John Grizzard walked into his final engineering exam at Virginia Tech three days before his graduation in 1985. With the diploma so close, he and his classmates hoped the professor might take it easy on them.

“We’re all seniors in the class and we’re all thinking, ‘oh, we’re all going to graduate, this is going to be an easy exam, the professor is going to let us get through,'” Grizzard said. “And we were absolutely wrong.”

He passed, of course, but not without learning something he still values today as president of Modesto, California-based defense supply manufacturing company Westland Technologies.

“All the way to the end, Virginia Tech pressed us hard, they pushed us, they never made it easy. One thing it taught me was until you finish something completely, you’re never done,” Grizzard said.

Throughout his career, the electrical engineering alumnus has taken the lesson to heart.

Grizzard has worked across the full spectrum of the electromagnetics field, specifically focusing on radar. He’s done research and development for the Navy, worked at DARPA on a new ship program leading survivability design, run consulting companies, and now, at Westland, leads a manufacturing company.

“So at the end of my career I’ll be able to say I really did everything: from the acquisition program management, to the research and development, to actually making the products,” Grizzard said.

It was the rigor of the education he received at Virginia Tech that Grizzard says prepared him for his varied career — which is why Grizzard began giving back to the university.

In December 2016, Grizzard established a fund that provides scholarships to students studying either materials science and engineering or power systems and electrical engineering.

“Both of those I’ve found are obviously very important to society, and it’s very important to try to build an engineering capability in the younger people to take the place of those folks who are in their 50s and 60s and who are going to retire soon,” Grizzard said.

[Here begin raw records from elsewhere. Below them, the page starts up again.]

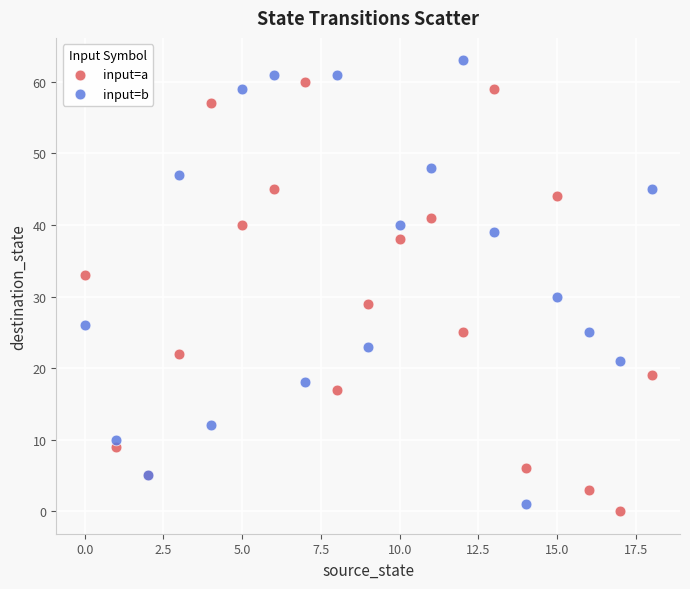

Which series reaches the maximum Y coordinate?

input=b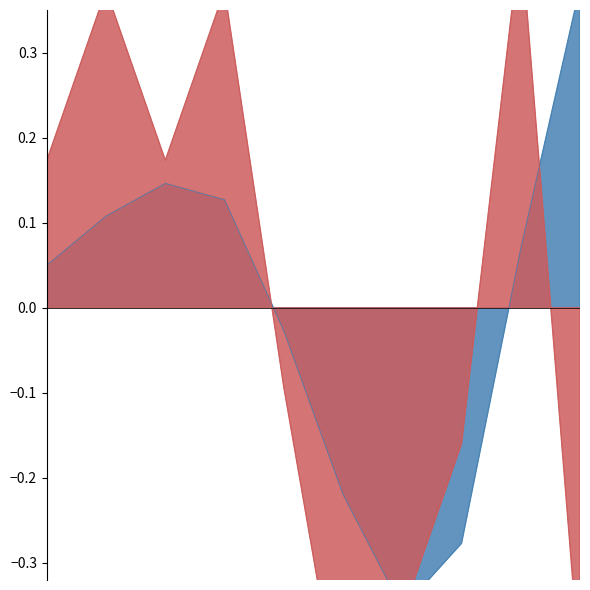

At which category is the sum across all series the highest?

2023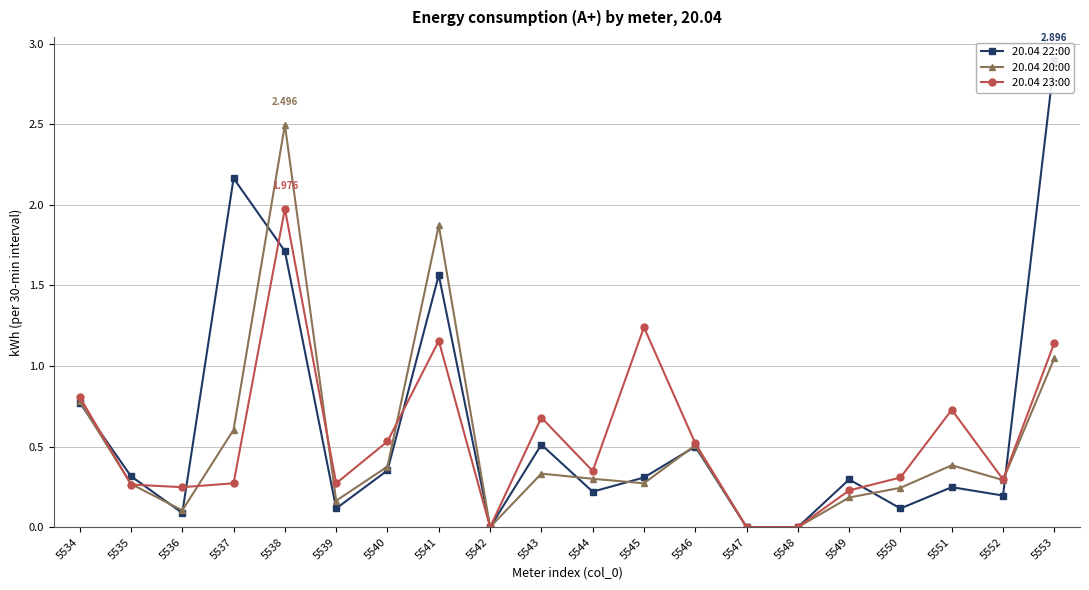

Read the 20.04 23:00 value at 5535.

0.3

His involvement is a benefit to industry as a whole and to Westland specifically, as they actively recruit Virginia Tech students. Walking around the company’s campus, Grizzard is quick to point out the Hokies he’s hired as interns and full-time employees, who come from all different disciplines, even outside of engineering.

“The one thing about Virginia Tech, whether you’re in the engineering school, or whether you might be in the business school, or accounting, chemistry, you pick it — one thing I feel about the school is they challenge their students from the day they walk in the door to the moment you graduate,” Grizzard said.

Grizzard said he’s always wanted to give back to Virginia Tech, both because he felt the school forced him to truly earn his degree and because he hopes to foster the next generation of engineers.

“The school did a lot for me,” Grizzard said. “I know they’re doing that for a lot of other students everyday. I know those students are going to be very capable young men and women, and I want to help them have similar opportunities.”